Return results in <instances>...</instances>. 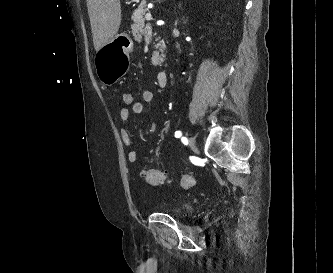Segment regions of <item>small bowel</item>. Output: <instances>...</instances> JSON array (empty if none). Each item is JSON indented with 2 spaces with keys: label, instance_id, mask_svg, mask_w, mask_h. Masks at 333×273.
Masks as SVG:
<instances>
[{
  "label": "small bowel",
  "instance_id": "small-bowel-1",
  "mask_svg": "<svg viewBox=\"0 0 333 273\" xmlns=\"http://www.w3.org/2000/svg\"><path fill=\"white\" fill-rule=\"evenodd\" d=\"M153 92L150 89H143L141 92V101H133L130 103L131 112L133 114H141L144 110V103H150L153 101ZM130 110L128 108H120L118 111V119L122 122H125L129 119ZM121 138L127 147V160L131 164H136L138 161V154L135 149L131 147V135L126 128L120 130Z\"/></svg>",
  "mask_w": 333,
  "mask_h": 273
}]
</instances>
..............................
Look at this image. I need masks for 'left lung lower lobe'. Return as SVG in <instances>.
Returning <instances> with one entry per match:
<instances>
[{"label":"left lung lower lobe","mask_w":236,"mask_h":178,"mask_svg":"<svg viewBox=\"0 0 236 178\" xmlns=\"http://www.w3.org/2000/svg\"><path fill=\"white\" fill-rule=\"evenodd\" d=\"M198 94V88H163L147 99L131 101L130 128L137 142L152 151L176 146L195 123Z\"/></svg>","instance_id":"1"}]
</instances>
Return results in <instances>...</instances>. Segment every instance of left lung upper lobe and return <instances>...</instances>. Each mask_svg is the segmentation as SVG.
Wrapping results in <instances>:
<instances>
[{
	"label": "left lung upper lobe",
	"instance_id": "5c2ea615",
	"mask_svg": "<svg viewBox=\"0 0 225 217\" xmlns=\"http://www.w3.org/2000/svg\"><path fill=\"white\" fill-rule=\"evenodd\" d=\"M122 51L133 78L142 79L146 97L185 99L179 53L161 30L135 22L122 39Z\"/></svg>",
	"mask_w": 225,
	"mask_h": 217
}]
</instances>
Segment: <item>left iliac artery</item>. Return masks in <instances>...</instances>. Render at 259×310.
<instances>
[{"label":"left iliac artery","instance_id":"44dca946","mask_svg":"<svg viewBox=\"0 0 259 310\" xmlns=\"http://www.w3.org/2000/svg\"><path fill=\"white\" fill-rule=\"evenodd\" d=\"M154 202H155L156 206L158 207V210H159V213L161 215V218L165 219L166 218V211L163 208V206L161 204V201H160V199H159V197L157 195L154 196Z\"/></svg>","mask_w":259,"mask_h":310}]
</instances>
..............................
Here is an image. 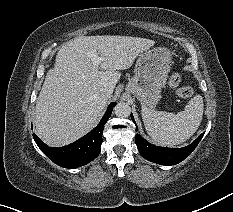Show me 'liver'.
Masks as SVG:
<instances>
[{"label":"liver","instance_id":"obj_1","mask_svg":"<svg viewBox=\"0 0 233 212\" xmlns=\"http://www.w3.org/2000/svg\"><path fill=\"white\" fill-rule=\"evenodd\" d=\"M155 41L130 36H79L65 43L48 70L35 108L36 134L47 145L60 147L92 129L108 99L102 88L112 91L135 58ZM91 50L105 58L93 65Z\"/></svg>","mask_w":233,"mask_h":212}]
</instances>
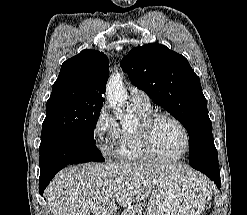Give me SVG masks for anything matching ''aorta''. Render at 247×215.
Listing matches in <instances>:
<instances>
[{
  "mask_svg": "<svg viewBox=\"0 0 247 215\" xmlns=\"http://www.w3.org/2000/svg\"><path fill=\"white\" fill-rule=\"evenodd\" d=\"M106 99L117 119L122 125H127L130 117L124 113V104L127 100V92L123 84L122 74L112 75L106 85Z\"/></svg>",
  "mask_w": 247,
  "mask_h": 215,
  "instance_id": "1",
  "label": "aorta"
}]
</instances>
..............................
Directions for this task. Pull out every line of the material above that contains the string "lower". Case matters.

Response for this exercise.
Look at this image. I need masks for 'left lung lower lobe'. Return as SVG in <instances>.
[{"label":"left lung lower lobe","mask_w":236,"mask_h":178,"mask_svg":"<svg viewBox=\"0 0 236 178\" xmlns=\"http://www.w3.org/2000/svg\"><path fill=\"white\" fill-rule=\"evenodd\" d=\"M198 94V88H163L147 99L131 101L130 128L137 142L152 151L176 146L195 123Z\"/></svg>","instance_id":"1"}]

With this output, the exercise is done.